The i4cNature Fellowship

Our i4cNature Fellowship unites our core programs to offer a stipend and opportunity for selected individuals to step back from their work, reflect, and create a personal and professional strategy for an innovative and realistic 21st Century plan for nature. Fellows are selected from groups working with conservation finance and conservation science initiatives, and then pairs them with practitioners from fields that have traditionally been less visible in the work of nature conservation, despite their clear connection to the ultimate targets – entrepreneurs and business operators, finance and banking professionals, artists, educators, health practitioners, legal and civil activists, among others. A gathering of 20 Fellows is carried out twice each year, with each one-week program building on the ideas and actions developed through collaborative sharing of experience and expertise. Each fellowship program is located in a setting that tailors the training, dialogue, and collaborative learning to specific regional or institutional needs. In the course of each one-week retreat program, the Fellows concentrate on building measurable planning, decision-making, and communication tools, with a particular emphasis on methods to incorporate cutting edge science into sustainable finance actions. Fellows have an opportunity to work with experts from finance, business, science monitoring, self-actualization, and communications media to develop personal and institutional skills that will support financially viable, effective, and scientifically sound conservation programs that are measurable, adaptive, and resilient. Fellows also translate their experience in the fellowship to construct implementable pilot projects that include the following characteristics:

  • Development of a common language that allows entrepreneurs, financial interests, rural communities, scientists, artists, and managers to work together towards a shared vision for the world’s protected natural areas.
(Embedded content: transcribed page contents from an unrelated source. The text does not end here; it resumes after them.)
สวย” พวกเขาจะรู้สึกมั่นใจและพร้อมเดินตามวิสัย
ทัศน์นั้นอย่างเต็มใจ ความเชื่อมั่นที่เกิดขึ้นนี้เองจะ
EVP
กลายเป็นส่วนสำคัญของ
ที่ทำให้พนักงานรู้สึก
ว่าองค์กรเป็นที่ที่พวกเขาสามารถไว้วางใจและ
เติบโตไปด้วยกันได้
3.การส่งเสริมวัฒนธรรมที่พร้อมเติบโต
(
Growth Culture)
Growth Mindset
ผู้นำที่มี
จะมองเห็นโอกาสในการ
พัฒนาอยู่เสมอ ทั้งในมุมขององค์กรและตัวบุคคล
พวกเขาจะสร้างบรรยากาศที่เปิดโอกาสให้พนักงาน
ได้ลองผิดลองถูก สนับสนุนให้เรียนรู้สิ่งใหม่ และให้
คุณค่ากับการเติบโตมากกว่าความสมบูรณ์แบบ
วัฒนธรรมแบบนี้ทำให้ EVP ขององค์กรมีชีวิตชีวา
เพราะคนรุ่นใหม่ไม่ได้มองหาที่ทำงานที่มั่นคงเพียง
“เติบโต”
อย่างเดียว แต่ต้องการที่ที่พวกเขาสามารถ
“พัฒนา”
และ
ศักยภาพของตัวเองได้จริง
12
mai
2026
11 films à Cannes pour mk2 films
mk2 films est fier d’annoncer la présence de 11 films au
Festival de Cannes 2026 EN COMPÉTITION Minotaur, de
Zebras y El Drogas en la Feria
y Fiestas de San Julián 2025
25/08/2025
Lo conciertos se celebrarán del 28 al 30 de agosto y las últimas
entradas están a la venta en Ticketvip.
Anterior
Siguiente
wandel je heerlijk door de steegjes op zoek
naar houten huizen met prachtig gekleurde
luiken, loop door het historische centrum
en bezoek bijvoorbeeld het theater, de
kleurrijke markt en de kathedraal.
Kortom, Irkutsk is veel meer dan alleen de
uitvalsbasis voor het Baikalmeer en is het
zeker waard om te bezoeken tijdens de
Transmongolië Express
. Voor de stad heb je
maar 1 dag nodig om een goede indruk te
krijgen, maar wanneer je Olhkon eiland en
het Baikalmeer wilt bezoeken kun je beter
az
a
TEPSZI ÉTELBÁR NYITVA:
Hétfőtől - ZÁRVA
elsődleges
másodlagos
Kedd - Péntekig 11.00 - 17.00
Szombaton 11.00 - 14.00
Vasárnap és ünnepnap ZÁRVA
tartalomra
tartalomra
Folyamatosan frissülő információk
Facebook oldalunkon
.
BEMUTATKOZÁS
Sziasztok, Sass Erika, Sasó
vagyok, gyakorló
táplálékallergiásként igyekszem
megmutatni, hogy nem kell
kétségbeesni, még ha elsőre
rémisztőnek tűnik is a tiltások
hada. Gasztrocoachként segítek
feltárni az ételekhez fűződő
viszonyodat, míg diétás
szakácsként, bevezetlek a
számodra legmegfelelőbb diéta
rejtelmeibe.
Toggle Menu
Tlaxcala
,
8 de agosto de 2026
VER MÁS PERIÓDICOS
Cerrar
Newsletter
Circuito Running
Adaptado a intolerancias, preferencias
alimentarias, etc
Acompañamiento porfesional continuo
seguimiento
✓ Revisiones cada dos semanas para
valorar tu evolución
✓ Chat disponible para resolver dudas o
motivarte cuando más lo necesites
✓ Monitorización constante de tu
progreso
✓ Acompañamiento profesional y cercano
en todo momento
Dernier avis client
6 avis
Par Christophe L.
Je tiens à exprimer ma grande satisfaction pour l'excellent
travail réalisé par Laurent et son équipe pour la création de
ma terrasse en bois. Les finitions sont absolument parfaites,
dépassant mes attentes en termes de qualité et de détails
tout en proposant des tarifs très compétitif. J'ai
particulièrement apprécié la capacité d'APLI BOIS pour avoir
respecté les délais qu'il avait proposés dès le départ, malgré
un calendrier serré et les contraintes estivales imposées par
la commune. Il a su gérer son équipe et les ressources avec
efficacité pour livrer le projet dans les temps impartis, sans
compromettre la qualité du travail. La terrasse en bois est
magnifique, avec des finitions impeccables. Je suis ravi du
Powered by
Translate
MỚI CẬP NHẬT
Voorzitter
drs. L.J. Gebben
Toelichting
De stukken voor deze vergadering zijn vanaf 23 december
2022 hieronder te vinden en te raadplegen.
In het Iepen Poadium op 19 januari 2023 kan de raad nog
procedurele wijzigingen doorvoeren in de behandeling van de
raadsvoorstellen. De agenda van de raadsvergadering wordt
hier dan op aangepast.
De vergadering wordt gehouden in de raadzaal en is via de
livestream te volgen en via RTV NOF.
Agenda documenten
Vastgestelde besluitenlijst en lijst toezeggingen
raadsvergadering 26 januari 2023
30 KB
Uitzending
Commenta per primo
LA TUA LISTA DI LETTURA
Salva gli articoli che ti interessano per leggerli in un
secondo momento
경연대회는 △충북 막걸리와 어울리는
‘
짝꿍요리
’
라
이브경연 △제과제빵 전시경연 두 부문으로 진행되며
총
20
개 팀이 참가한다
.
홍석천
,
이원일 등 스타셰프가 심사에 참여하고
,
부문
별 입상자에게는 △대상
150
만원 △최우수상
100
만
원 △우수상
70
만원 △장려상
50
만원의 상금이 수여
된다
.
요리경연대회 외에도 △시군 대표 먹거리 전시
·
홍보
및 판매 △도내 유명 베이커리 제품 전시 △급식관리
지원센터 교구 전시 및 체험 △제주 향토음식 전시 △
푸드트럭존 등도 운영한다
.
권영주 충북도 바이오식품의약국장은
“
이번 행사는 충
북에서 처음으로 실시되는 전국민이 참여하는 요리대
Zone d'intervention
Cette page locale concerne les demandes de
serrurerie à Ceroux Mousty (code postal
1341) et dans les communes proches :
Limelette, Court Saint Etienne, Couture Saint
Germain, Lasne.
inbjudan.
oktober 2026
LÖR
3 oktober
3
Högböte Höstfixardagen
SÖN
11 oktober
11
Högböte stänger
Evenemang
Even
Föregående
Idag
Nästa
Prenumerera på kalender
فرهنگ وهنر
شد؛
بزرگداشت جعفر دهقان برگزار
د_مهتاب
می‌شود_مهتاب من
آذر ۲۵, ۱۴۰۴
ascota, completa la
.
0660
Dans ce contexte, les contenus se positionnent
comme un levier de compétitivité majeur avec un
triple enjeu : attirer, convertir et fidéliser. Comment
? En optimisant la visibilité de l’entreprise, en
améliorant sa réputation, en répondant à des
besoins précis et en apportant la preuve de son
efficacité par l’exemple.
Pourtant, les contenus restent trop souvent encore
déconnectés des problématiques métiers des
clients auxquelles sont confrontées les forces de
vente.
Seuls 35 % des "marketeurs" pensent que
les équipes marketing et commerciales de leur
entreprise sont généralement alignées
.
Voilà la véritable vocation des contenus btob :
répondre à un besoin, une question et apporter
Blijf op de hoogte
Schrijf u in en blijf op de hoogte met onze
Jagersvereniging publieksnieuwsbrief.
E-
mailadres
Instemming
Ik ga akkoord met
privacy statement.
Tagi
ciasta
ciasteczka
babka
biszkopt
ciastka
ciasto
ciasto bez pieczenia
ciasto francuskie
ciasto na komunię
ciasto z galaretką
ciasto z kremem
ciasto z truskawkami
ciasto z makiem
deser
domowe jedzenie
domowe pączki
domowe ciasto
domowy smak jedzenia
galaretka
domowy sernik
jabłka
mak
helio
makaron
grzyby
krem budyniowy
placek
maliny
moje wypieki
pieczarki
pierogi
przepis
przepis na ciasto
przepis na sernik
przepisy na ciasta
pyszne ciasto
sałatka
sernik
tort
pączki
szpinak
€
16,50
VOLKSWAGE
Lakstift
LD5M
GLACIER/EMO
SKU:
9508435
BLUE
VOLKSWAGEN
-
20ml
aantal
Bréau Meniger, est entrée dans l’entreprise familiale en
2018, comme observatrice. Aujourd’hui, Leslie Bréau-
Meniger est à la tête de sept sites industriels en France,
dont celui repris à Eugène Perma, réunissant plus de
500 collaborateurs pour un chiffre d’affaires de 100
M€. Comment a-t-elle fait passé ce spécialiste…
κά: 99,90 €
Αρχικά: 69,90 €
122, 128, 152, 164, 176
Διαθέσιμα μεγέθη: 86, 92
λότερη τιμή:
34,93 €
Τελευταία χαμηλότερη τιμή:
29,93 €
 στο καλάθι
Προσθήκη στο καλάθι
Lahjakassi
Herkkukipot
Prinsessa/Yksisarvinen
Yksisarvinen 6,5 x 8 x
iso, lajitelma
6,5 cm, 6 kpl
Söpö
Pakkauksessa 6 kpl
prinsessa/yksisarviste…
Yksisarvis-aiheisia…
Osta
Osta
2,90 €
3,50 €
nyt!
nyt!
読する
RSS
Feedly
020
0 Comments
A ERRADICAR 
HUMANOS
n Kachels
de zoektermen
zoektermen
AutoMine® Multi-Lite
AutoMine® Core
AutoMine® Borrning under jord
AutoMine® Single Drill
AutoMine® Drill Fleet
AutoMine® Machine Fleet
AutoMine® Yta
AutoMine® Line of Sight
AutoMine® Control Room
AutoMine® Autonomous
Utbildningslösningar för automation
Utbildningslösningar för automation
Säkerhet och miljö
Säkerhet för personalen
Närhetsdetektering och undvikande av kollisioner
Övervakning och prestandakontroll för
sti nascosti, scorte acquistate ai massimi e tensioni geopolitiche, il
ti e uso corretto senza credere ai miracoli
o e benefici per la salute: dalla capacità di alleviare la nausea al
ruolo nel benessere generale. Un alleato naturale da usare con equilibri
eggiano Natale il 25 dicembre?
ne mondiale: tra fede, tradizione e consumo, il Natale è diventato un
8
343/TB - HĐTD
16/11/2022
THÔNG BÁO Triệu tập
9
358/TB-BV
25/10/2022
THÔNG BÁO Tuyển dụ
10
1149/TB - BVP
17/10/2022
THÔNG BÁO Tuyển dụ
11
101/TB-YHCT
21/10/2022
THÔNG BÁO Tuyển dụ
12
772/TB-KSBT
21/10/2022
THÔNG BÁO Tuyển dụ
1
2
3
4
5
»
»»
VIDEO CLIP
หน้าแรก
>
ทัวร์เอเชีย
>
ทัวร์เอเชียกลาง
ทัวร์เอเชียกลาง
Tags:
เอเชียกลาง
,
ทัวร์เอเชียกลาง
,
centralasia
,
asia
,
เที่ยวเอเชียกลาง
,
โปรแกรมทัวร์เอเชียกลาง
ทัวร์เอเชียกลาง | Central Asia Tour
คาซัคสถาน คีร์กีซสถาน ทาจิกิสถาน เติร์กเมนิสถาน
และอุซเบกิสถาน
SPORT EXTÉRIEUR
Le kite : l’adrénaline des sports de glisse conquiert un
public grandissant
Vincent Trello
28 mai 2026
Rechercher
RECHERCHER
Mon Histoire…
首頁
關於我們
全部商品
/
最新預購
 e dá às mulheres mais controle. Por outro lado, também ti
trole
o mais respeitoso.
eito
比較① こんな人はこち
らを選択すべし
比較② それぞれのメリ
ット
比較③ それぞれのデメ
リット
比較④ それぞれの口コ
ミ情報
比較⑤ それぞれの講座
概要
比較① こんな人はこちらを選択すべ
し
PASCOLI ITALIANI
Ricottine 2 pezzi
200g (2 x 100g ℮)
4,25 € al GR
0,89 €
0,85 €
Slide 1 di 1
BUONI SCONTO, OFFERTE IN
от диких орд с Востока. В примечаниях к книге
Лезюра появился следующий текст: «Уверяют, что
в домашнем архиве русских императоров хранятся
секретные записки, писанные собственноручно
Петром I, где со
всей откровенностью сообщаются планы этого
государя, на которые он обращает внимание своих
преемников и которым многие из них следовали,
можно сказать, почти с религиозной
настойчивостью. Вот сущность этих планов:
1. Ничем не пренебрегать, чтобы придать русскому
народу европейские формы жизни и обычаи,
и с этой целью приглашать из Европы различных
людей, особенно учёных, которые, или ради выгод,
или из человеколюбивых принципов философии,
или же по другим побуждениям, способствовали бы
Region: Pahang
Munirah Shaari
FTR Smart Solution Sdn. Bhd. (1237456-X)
  • More democratic decision-making, with nature conservation decisions driven by a broad cross-section of public actors, including the business and entrepreneur community.

  • Greater gender, ethnic, and economic diversity, to significantly broaden the community of stakeholders participating in conservation planning, decisions, and management.

  • Identification of innovative streams of funding to create an independence from vested interests.

The fellowship pilot projects serve as evidence-based models intended to inspire, motivate, and act to create viable responses to our growing biodiversity and climate challenges.

The fellowship places a particular emphasis on South to South learning. The work of the Fellows ultimately creates a community of practitioners working across a wide range of sectors who speak a common language to support financial investments, business developments, community and individual health that includes the needs of resilient and thriving nature.